─── RECORDS SUPPLIED

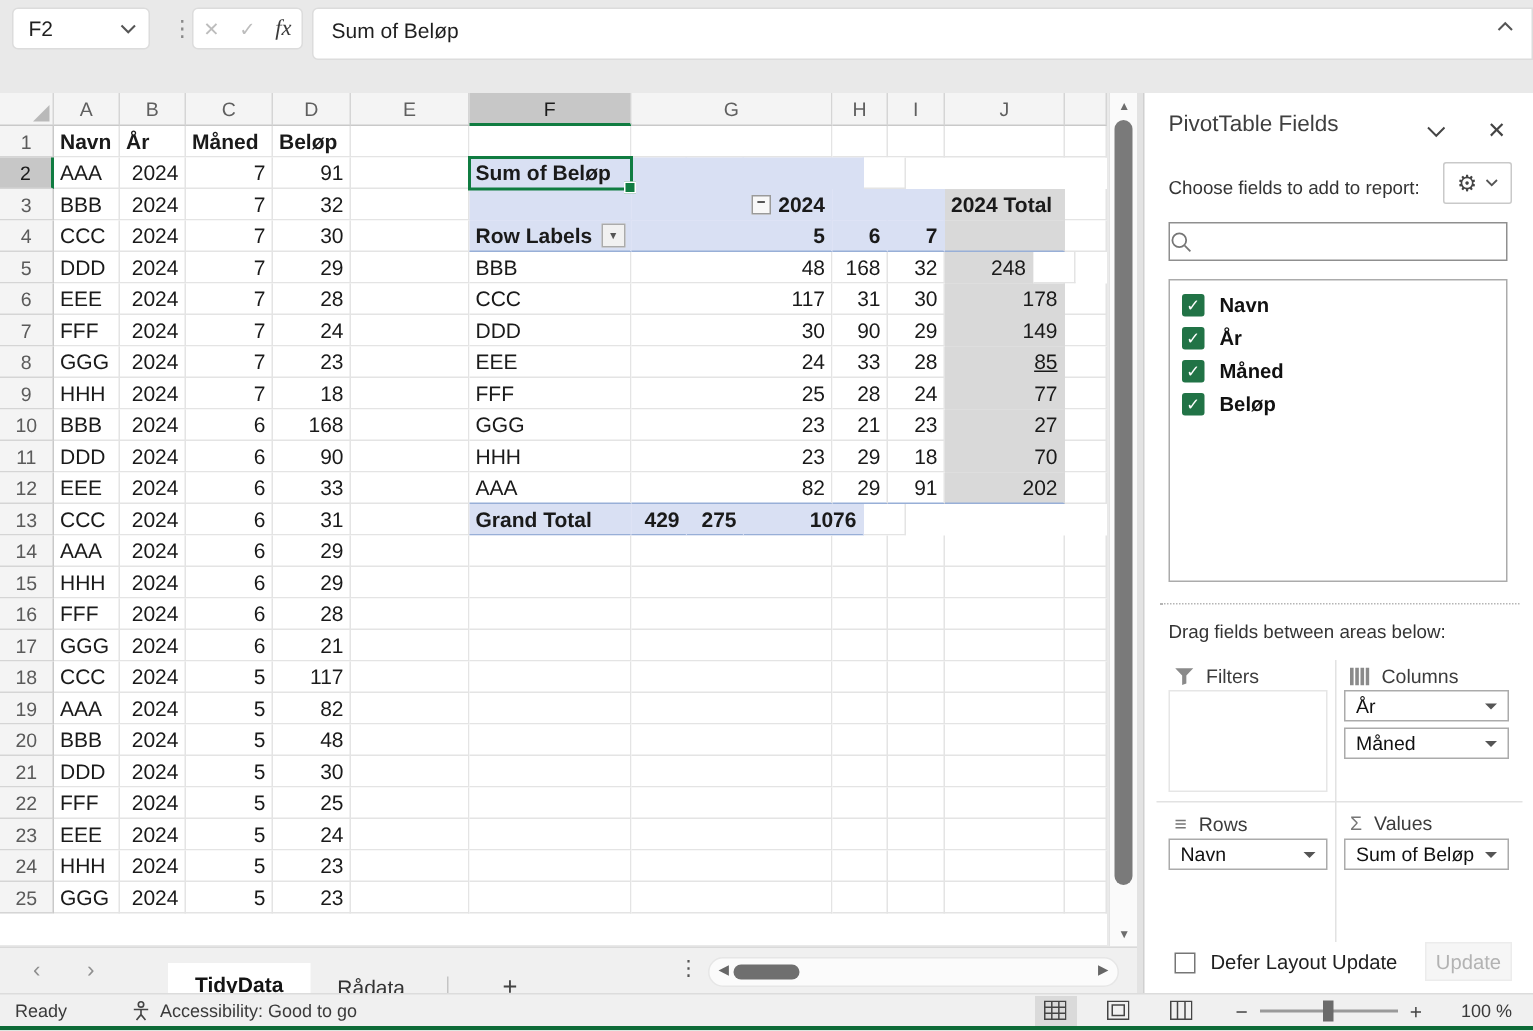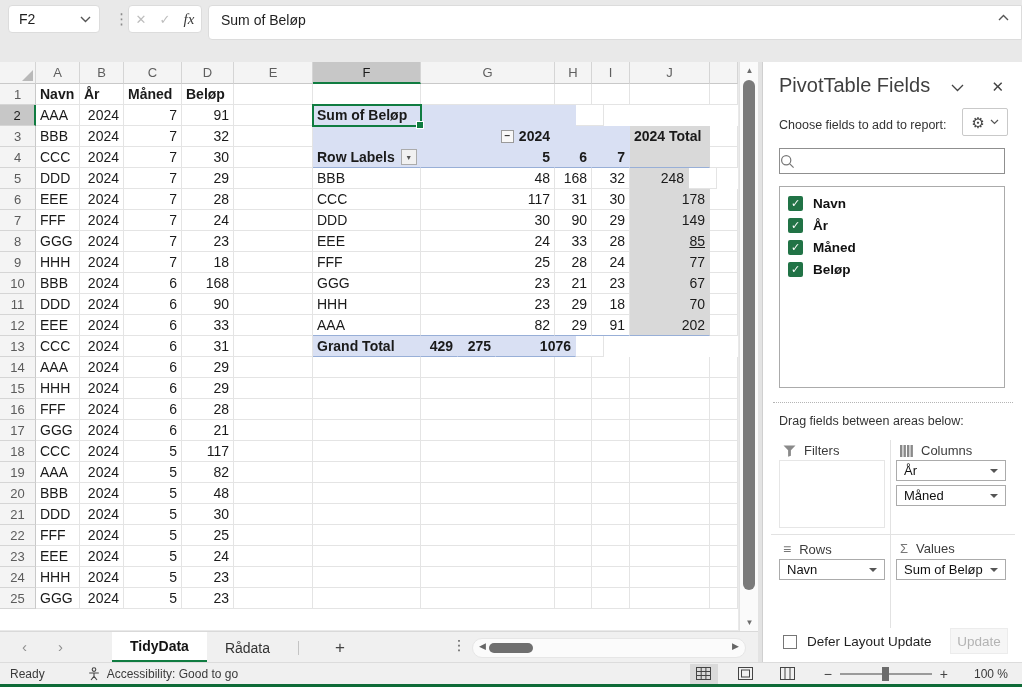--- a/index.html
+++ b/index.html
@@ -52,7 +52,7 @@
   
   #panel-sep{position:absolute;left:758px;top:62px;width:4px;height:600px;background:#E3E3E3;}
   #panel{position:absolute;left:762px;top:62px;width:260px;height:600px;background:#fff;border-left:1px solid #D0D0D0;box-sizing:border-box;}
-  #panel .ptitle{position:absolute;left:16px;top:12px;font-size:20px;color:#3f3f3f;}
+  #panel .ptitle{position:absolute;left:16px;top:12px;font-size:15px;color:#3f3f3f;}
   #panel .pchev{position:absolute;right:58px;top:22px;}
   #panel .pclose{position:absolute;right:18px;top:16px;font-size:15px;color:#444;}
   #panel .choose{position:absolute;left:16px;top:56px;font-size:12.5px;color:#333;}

──────
─── RECORDS SUPPLIED

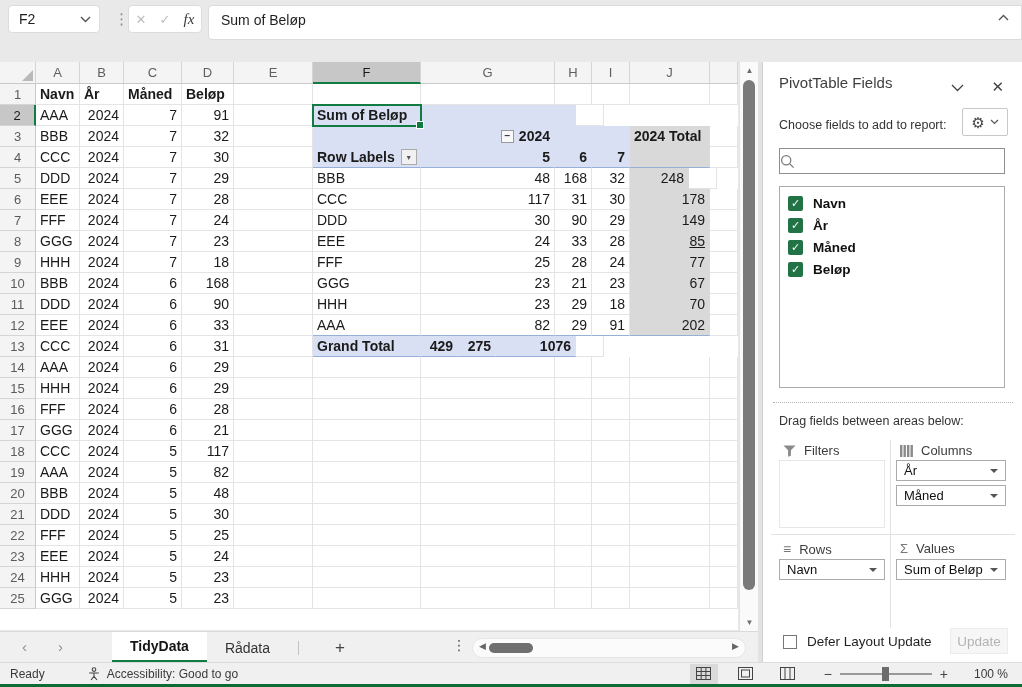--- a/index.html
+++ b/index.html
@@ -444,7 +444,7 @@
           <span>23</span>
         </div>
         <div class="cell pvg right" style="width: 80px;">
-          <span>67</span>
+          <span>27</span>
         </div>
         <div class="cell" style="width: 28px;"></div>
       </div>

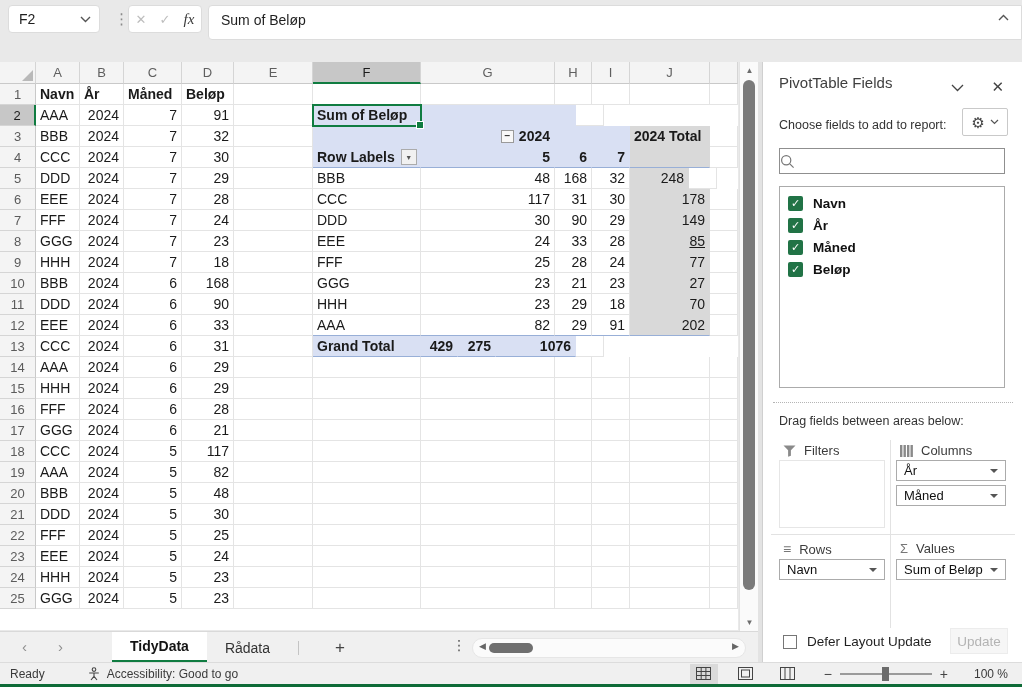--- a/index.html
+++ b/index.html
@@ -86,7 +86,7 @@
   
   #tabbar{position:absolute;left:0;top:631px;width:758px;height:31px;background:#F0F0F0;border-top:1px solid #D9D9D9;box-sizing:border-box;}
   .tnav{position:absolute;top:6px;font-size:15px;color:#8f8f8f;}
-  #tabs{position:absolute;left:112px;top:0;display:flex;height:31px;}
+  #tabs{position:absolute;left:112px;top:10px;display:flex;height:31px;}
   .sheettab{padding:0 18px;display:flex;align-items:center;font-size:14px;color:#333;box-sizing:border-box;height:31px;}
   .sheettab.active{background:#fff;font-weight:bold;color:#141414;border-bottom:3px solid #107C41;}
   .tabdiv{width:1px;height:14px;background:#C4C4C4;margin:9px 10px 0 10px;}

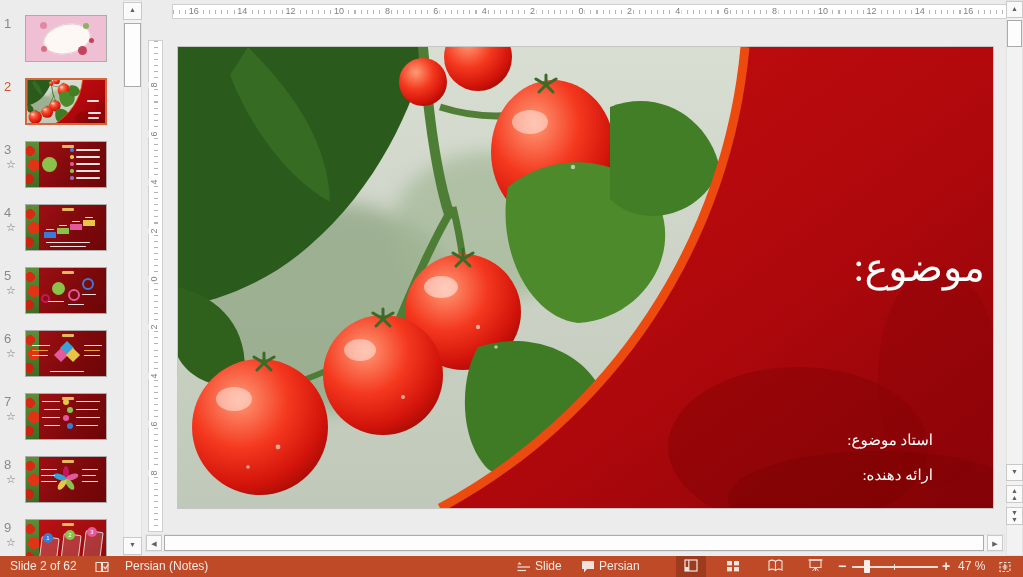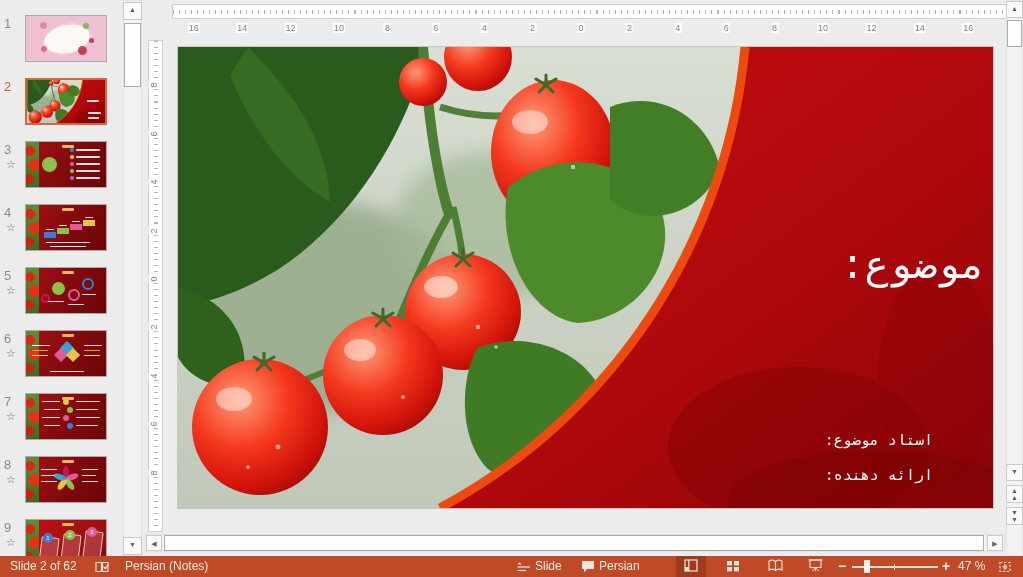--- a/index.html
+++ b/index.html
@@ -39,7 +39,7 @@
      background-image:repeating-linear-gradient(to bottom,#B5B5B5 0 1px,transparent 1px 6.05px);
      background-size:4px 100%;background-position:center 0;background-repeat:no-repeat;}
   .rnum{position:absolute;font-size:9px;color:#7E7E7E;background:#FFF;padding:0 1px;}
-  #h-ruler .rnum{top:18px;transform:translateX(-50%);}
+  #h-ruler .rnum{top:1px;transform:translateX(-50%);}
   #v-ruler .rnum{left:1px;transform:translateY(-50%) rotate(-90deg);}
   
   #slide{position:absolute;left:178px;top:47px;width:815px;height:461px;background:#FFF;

──────

Among the entries above, identify all lines with "ruler" and copy them.

SOLUTION FOR THIS EXERCISE:
-  #h-ruler .rnum{top:18px;transform:translateX(-50%);}
+  #h-ruler .rnum{top:1px;transform:translateX(-50%);}
   #v-ruler .rnum{left:1px;transform:translateY(-50%) rotate(-90deg);}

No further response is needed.